Haneen Martin migrated from Malaysia to Australia with her family in 2000. She was eight years old and mistakenly thought she was here for a holiday. Sixteen years later Martin is still often made to feel like a visitor. The artist and curator is drawing on these experiences and their ripple effects for her fourth solo exhibition, Patterns of Migration.
It’s the culmination of a summer at Nexus Arts Centre as the “Culturally and Linguistically Diverse” artist-in-residence. More broadly, it taps into Martin’s experiences as a Malay-Arab Muslim woman in Australia.
Broadsheet: It’s a timely subject. How long have you been working on this for?
Haneen Martin: I’ve had this general concept on my mind for a while now … but having the residency has allowed me to really focus on all of those things and be a little bit self-indulgent and really push those topics and make people feel a little bit uncomfortable. It’s really fun, whereas normally, if I’m just practicing as an artist, I have to strike a balance between what’s political and what can sell.

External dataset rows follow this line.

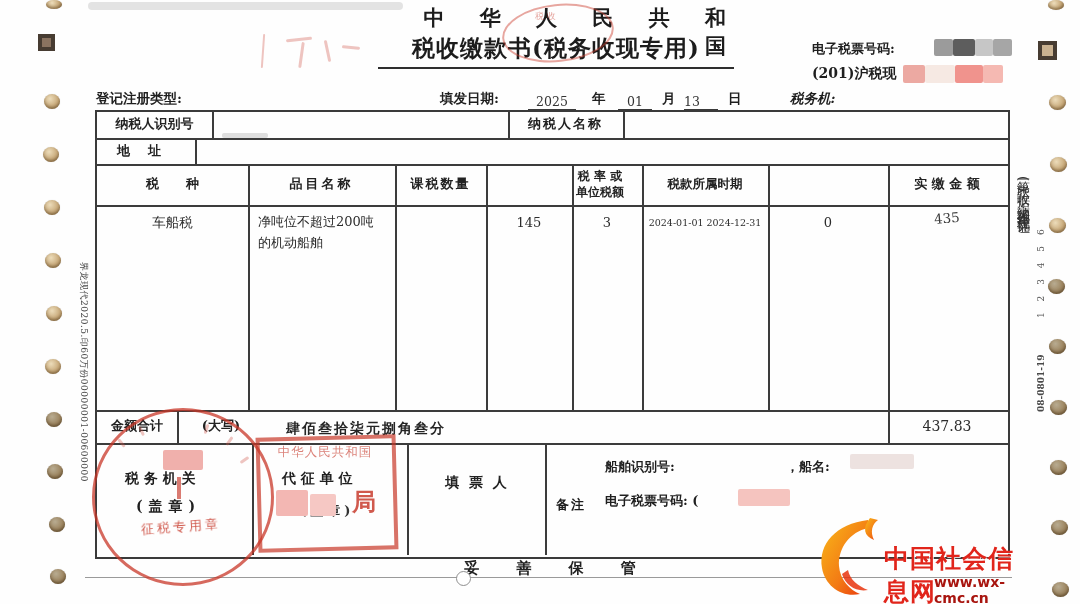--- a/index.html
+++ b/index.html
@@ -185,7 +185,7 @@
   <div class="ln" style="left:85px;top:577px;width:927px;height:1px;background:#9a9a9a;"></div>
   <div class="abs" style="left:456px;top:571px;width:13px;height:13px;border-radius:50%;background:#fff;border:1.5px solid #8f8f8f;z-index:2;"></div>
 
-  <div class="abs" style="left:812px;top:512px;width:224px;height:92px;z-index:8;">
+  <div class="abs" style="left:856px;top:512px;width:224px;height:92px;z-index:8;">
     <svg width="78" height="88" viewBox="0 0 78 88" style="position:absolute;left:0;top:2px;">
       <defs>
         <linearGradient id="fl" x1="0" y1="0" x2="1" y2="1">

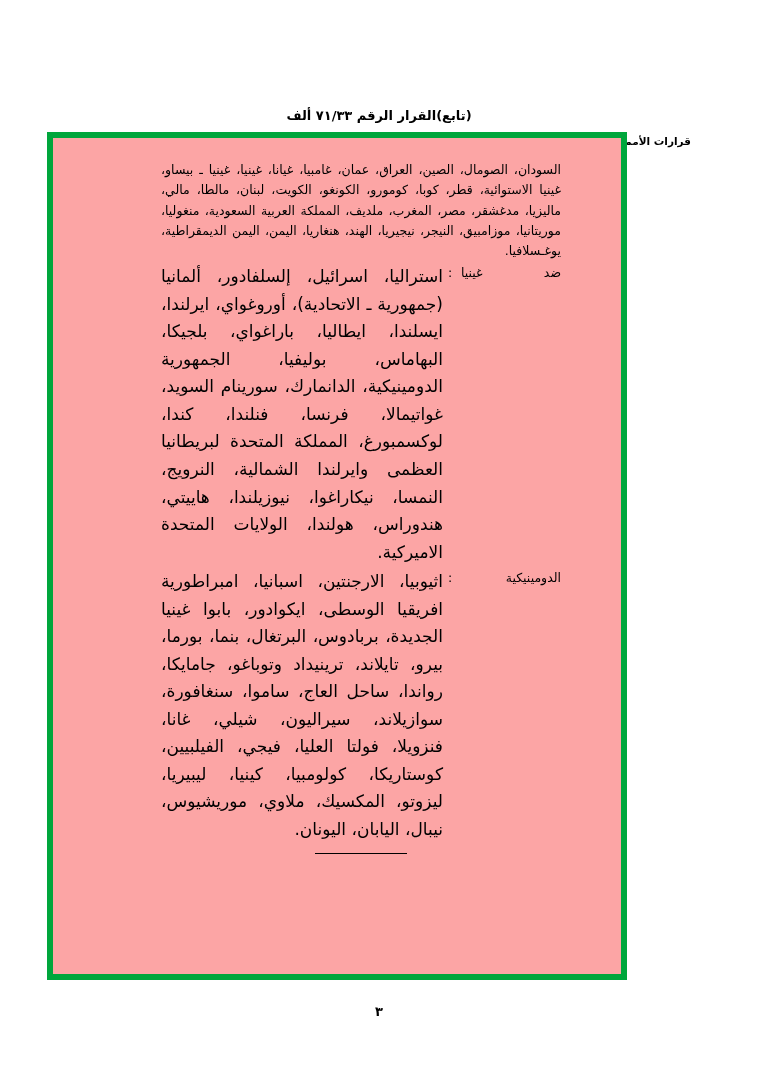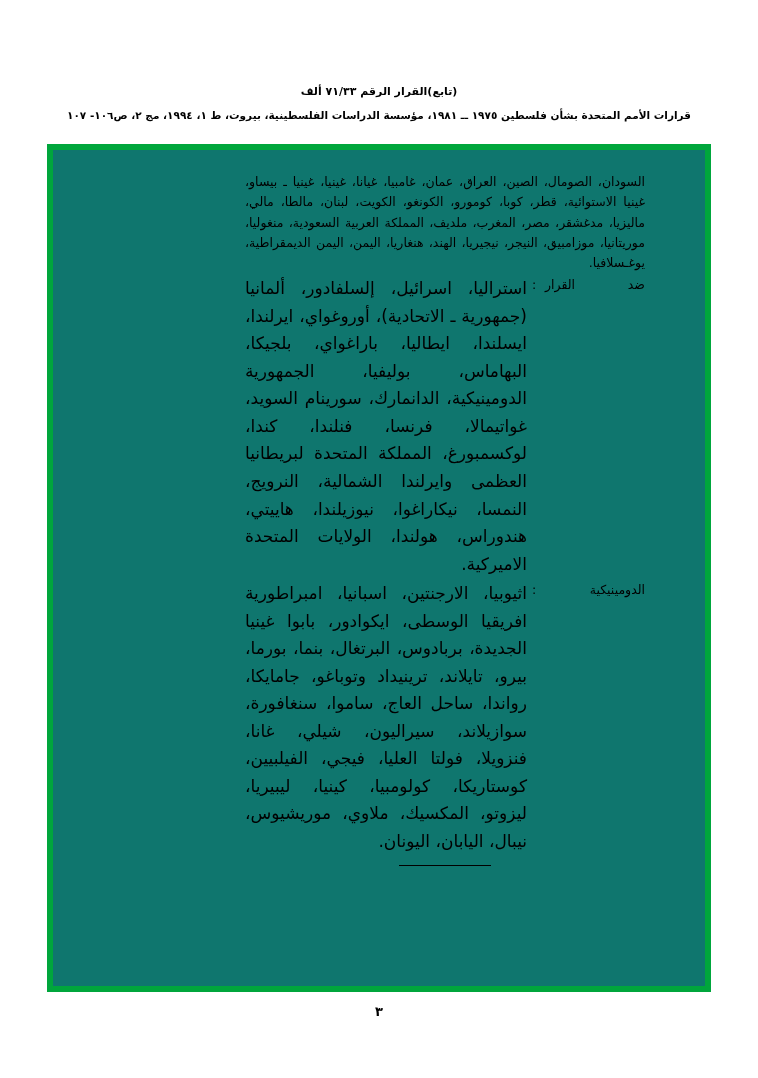--- a/index.html
+++ b/index.html
@@ -31,11 +31,12 @@
   }
 
   .header-title {
-    font-size: 11px;
+    font-size: 13px;
     font-weight: bold;
     line-height: 1.4;
     letter-spacing: 0px;
     direction: rtl;
+    margin-top: 23px;
   }
 
   .header-subtitle {

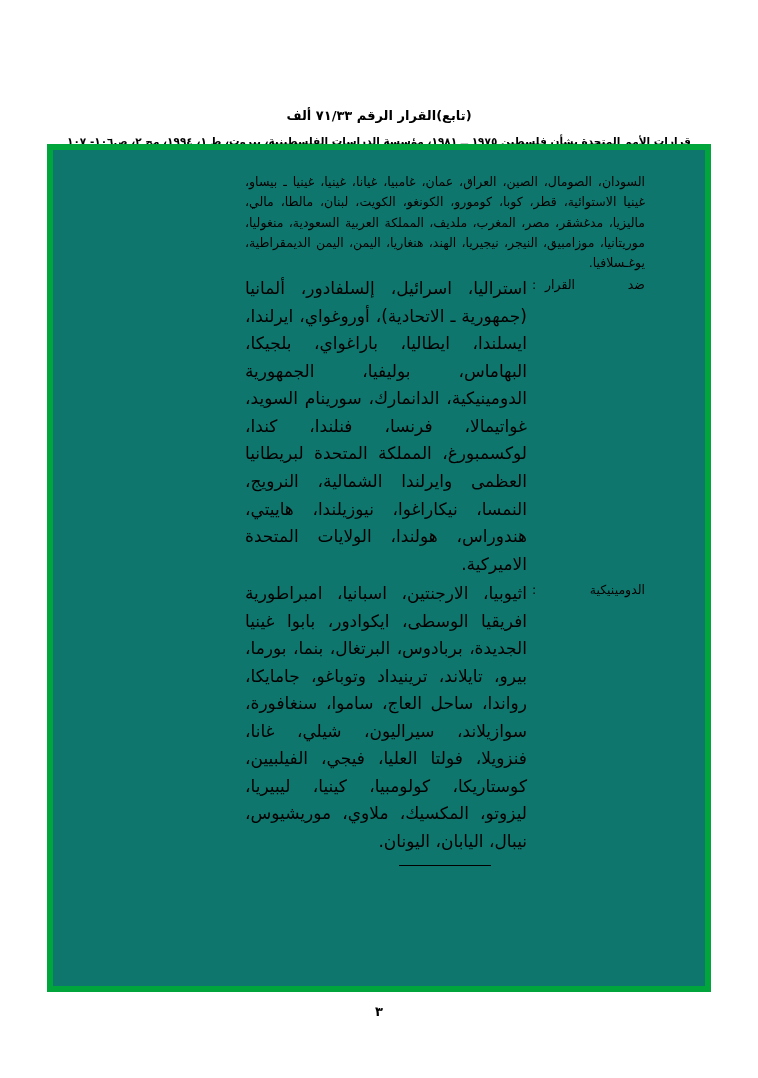--- a/index.html
+++ b/index.html
@@ -49,12 +49,12 @@
 
   .frame {
     position: absolute;
-    top: 144px;
+    top: 132px;
     left: 47px;
-    width: 664px;
+    width: 580px;
     height: 848px;
     border: 6px solid #00a63c;
-    background: #0f766e;
+    background: #fca5a5;
     box-sizing: border-box;
   }
 

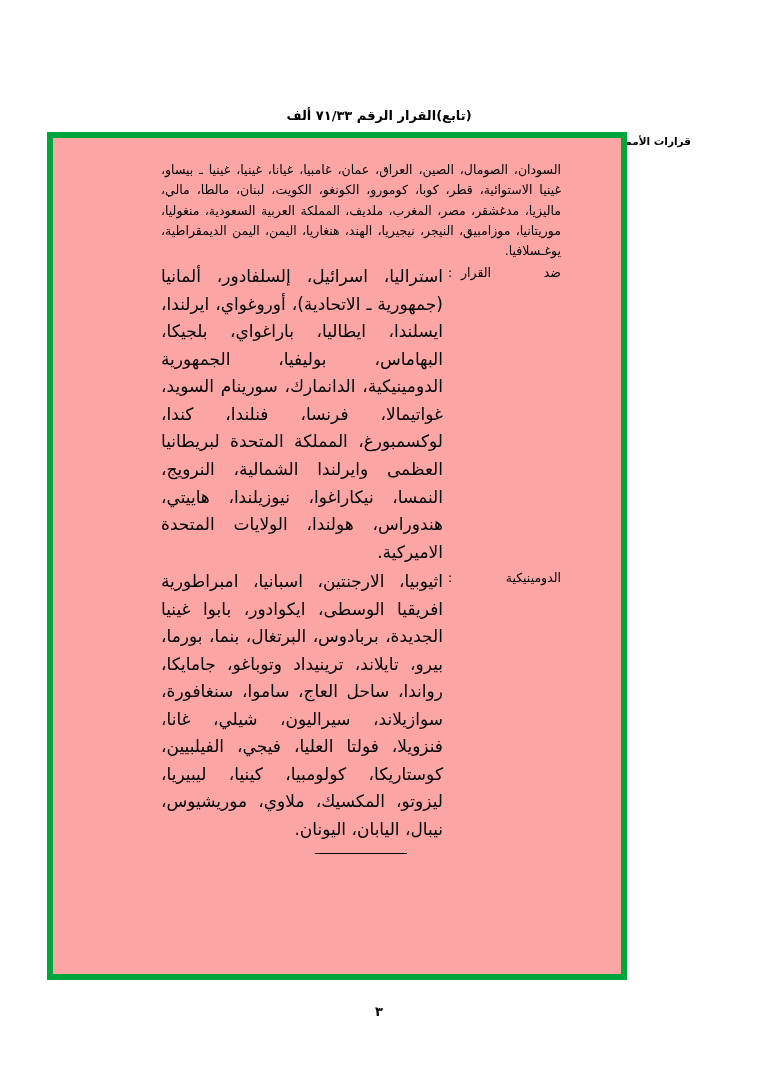--- a/index.html
+++ b/index.html
@@ -143,7 +143,7 @@
       <div class="para">السودان، الصومال، الصين، العراق، عمان، غامبيا، غيانا، غينيا، غينيا ـ بيساو، غينيا الاستوائية، قطر، كوبا، كومورو، الكونغو، الكويت، لبنان، مالطا، مالي، ماليزيا، مدغشقر، مصر، المغرب، ملديف، المملكة العربية السعودية، منغوليا، موريتانيا، موزامبيق، النيجر، نيجيريا، الهند، هنغاريا، اليمن، اليمن الديمقراطية، يوغـسلافيا.</div>
 
       <div class="labeled">
-        <div class="lbl">ضد القرار</div>
+        <div class="lbl">ضد غينيا</div>
         <div class="colon">:</div>
         <div class="body">استراليا، اسرائيل، إلسلفادور، ألمانيا (جمهورية ـ الاتحادية)، أوروغواي، ايرلندا، ايسلندا، ايطاليا، باراغواي، بلجيكا، البهاماس، بوليفيا، الجمهورية الدومينيكية، الدانمارك، سورينام السويد، غواتيمالا، فرنسا، فنلندا، كندا، لوكسمبورغ، المملكة المتحدة لبريطانيا العظمى وايرلندا الشمالية، النرويج، النمسا، نيكاراغوا، نيوزيلندا، هاييتي، هندوراس، هولندا، الولايات المتحدة الاميركية.</div>
       </div>

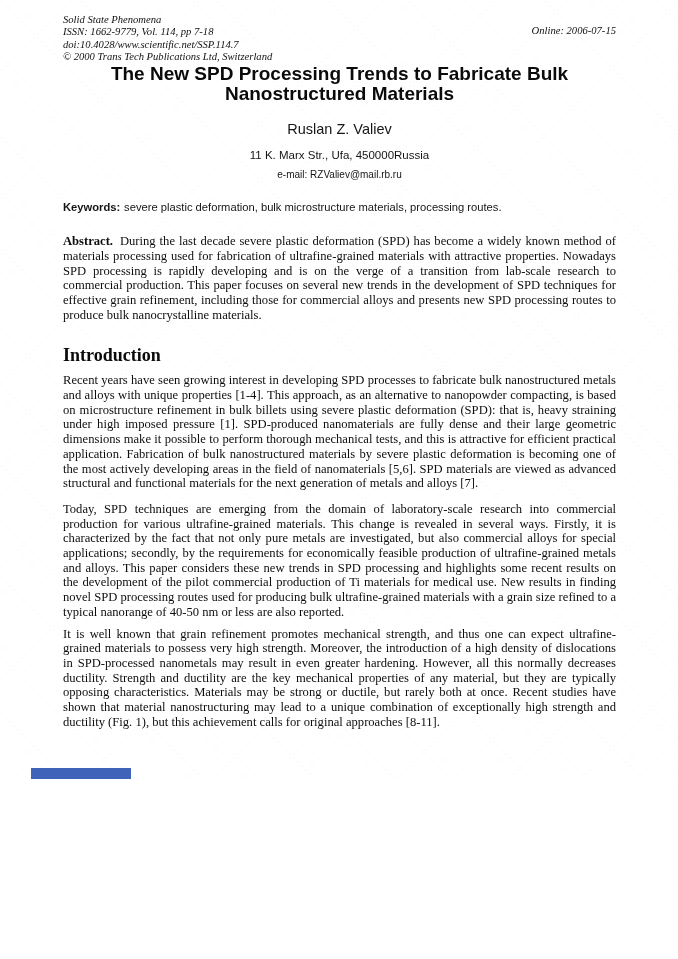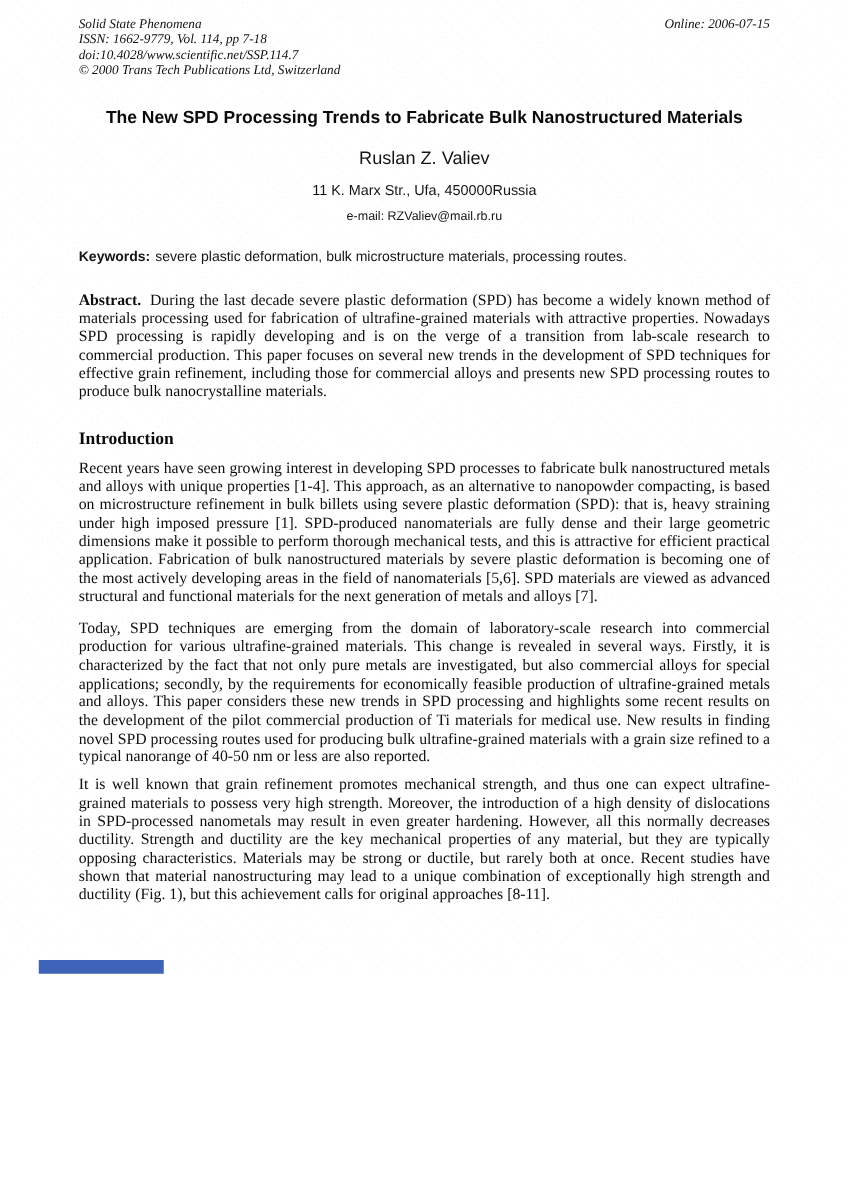--- a/index.html
+++ b/index.html
@@ -41,7 +41,7 @@
   }
   .online-date {
     position: absolute;
-    top: 0;
+    top: 11px;
     right: 0;
     font-family: "Liberation Serif", serif;
     font-style: italic;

BS: How have your experiences inspired and influenced this exhibition?
HM: The whole concept behind the exhibition is to discuss migration; what it’s like, how it impacts you as a person. Also, what it has meant for me to be a Malay-Arab Muslim woman in Australia at this current point in time.
BS: What has that meant for you?
HM: Look, it’s not been all bad, but it’s really eye-opening to see how people react when really horrific things happen, particularly lately, and seeing how they react and how they absorb things … I often fly under the radar because I don’t cover my hair and I’m not overly religious, so seeing people’s true colours come out can be really confronting. There was a lot I ignored when I was younger, just from wanting to fit in and be liked and not be controversial or irritate people.
A lot of the strength I get from making this work now is kind of reclaiming all that embarrassment I had for so long. You know, I wouldn’t tell people I’m half Arabic even though it’s half my genetic makeup, and things like that. You learn how to be guarded in how you present yourself to people.
BS: So how does all of that play into the artwork?
HM: There are so many traditions in Malay culture. We’re not really religious but a lot of the Islamic culture is really ingrained into Malay culture these days. We continue to fast and we celebrate the Eid [al-Fitr], but they’re seen as something that brings people together rather than a specifically religious act.
For me, making objects with my hands makes me feel closer to the object that I’m making. So I could draw them and try to represent them in that way, but by making them I hope to invoke a strange sense of spirituality and that eerie feeling of liveliness in objects and a sense of ghosts and spirits.
I have a bunch of evil eyes that I made out of polymer clay. I have a few… I don’t know how to describe them – the word is Ketupat – it’s a woven [pouch] that you would traditionally make out of leaves and use to cook compressed rice. You can also make them out of ribbon for decorations. My mum and I have been making these. She’s been a huge influence.
I’m also doing embroidery – so there’s a strange mix of Anglo and Malay traditions. I’ve used that embroidery to display some of the results from a survey I put out on Facebook relating to how people see themselves and how people have been treated for being different culturally in Australia.
BS: What were some of the recurring stories you heard?
HM: The overwhelming themes were, if you weren’t born in Australia or are mixed race you’re definitely seen as everything but Australian … And that sense of disconnect with what it means to be Australian because you’re not white, which actually doesn’t make any sense. A lot of people offered up stories to me about being exoti-fied and othered, too.
BS: How do you feel sharing something so personal?
HM: Really nervous. I’ve never exhibited work quite so political before. That can be confronting for a lot of people. I hope people realise it’s been just as confronting for me to dredge everything up.
BS: If there were ever a time to be political in your work it’s now, right?
HM: That’s definitely how I feel. It’s sort of an ultimate sign of privilege to not feel anything about what’s happening in the world at the moment.
Patterns of Migration opens at Nexus Arts on February 9 and will run until March 18.